Print the following material verbatim, every line unchanged.

## BEGIN Dataset entries

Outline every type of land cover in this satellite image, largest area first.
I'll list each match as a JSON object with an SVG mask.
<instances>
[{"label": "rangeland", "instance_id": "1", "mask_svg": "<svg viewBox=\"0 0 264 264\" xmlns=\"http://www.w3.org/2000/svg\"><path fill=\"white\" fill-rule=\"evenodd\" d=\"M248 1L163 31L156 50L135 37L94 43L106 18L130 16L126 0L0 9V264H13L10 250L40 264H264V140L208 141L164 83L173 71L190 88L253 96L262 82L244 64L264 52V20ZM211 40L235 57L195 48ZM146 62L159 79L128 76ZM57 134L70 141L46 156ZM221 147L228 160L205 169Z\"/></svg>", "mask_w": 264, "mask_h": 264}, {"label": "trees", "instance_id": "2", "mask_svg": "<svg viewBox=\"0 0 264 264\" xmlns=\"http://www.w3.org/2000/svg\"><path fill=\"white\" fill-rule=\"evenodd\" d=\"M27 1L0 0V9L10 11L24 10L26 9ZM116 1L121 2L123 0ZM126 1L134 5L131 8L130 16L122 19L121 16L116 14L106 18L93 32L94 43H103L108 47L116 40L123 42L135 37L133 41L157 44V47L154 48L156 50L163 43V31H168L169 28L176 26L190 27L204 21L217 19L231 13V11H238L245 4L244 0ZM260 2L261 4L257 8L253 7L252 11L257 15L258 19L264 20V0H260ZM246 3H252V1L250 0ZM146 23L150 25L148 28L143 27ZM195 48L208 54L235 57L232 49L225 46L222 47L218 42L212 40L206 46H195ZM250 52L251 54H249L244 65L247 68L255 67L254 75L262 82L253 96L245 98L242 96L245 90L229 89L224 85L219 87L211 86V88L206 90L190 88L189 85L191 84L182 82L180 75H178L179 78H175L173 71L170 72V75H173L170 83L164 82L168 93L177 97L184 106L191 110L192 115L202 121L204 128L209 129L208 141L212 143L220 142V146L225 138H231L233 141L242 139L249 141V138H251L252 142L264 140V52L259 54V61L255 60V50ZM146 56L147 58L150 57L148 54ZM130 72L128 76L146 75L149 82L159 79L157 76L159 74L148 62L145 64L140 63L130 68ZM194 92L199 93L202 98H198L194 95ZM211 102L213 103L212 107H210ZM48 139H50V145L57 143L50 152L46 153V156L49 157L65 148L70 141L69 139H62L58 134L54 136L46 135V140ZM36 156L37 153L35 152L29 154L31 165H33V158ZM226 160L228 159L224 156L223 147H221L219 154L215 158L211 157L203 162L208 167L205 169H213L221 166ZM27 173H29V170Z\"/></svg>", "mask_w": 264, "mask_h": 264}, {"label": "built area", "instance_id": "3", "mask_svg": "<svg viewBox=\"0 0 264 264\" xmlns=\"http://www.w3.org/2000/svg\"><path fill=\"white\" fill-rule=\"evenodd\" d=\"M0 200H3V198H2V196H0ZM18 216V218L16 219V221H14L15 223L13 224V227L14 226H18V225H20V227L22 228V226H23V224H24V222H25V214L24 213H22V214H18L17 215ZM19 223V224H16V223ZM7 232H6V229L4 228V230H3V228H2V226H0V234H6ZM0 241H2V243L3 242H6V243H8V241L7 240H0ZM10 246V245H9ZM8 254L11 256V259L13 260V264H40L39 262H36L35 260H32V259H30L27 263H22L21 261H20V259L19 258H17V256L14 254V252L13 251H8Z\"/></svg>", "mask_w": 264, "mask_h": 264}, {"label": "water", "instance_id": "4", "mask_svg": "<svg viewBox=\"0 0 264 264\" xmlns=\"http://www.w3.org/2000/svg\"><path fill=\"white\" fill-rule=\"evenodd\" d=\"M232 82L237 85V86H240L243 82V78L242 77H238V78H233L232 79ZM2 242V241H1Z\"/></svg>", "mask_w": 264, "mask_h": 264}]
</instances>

## END Dataset entries

* [Task response]
Outline every type of land cover in this satellite image, largest area first.
I'll list each match as a JSON object with an SVG mask.
<instances>
[{"label": "rangeland", "instance_id": "1", "mask_svg": "<svg viewBox=\"0 0 264 264\" xmlns=\"http://www.w3.org/2000/svg\"><path fill=\"white\" fill-rule=\"evenodd\" d=\"M248 1L163 31L156 50L135 37L94 43L106 18L130 16L126 0L0 9V264H13L10 250L40 264H264V140L208 141L164 83L173 71L190 88L253 96L262 82L244 64L264 52V20ZM211 40L235 57L195 48ZM146 62L159 79L128 76ZM57 134L70 141L46 156ZM221 147L228 160L205 169Z\"/></svg>", "mask_w": 264, "mask_h": 264}, {"label": "trees", "instance_id": "2", "mask_svg": "<svg viewBox=\"0 0 264 264\" xmlns=\"http://www.w3.org/2000/svg\"><path fill=\"white\" fill-rule=\"evenodd\" d=\"M27 1L0 0V9L10 11L24 10L26 9ZM116 1L121 2L123 0ZM126 1L134 5L131 8L130 16L122 19L121 16L116 14L106 18L93 32L94 43H103L108 47L116 40L123 42L135 37L133 41L157 44V47L154 48L156 50L163 43V31H168L169 28L176 26L190 27L204 21L217 19L231 13V11H238L245 4L244 0ZM260 2L261 4L257 8L253 7L252 11L257 15L258 19L264 20V0H260ZM246 3H252V1L250 0ZM146 23L150 25L148 28L143 27ZM195 48L208 54L235 57L232 49L225 46L222 47L218 42L212 40L206 46H195ZM250 52L251 54H249L244 65L247 68L255 67L254 75L262 82L253 96L245 98L242 96L245 90L229 89L224 85L219 87L211 86V88L206 90L190 88L189 85L191 84L182 82L180 75H178L179 78H175L173 71L170 72V75H173L170 83L164 82L168 93L177 97L184 106L191 110L192 115L202 121L204 128L209 129L208 141L212 143L220 142V146L225 138H231L233 141L242 139L249 141V138H251L252 142L264 140V52L259 54V61L255 60V50ZM146 56L147 58L150 57L148 54ZM130 72L128 76L146 75L149 82L159 79L157 76L159 74L148 62L145 64L140 63L130 68ZM194 92L199 93L202 98H198L194 95ZM211 102L213 103L212 107H210ZM48 139H50V145L57 143L50 152L46 153V156L49 157L65 148L70 141L69 139H62L58 134L54 136L46 135V140ZM36 156L37 153L35 152L29 154L31 165H33V158ZM226 160L228 159L224 156L223 147H221L219 154L215 158L211 157L203 162L208 167L205 169H213L221 166ZM27 173H29V170Z\"/></svg>", "mask_w": 264, "mask_h": 264}, {"label": "built area", "instance_id": "3", "mask_svg": "<svg viewBox=\"0 0 264 264\" xmlns=\"http://www.w3.org/2000/svg\"><path fill=\"white\" fill-rule=\"evenodd\" d=\"M0 200H3V198H2V196H0ZM18 216V218L16 219V221H14L15 223L13 224V227L14 226H18V225H20V227L22 228V226H23V224H24V222H25V214L24 213H22V214H18L17 215ZM19 223V224H16V223ZM7 232H6V229L4 228V230H3V228H2V226H0V234H6ZM0 241H2V243L3 242H6V243H8V241L7 240H0ZM10 246V245H9ZM8 254L11 256V259L13 260V264H40L39 262H36L35 260H32V259H30L27 263H22L21 261H20V259L19 258H17V256L14 254V252L13 251H8Z\"/></svg>", "mask_w": 264, "mask_h": 264}, {"label": "water", "instance_id": "4", "mask_svg": "<svg viewBox=\"0 0 264 264\" xmlns=\"http://www.w3.org/2000/svg\"><path fill=\"white\" fill-rule=\"evenodd\" d=\"M232 82L237 85V86H240L243 82V78L242 77H238V78H233L232 79ZM2 242V241H1Z\"/></svg>", "mask_w": 264, "mask_h": 264}]
</instances>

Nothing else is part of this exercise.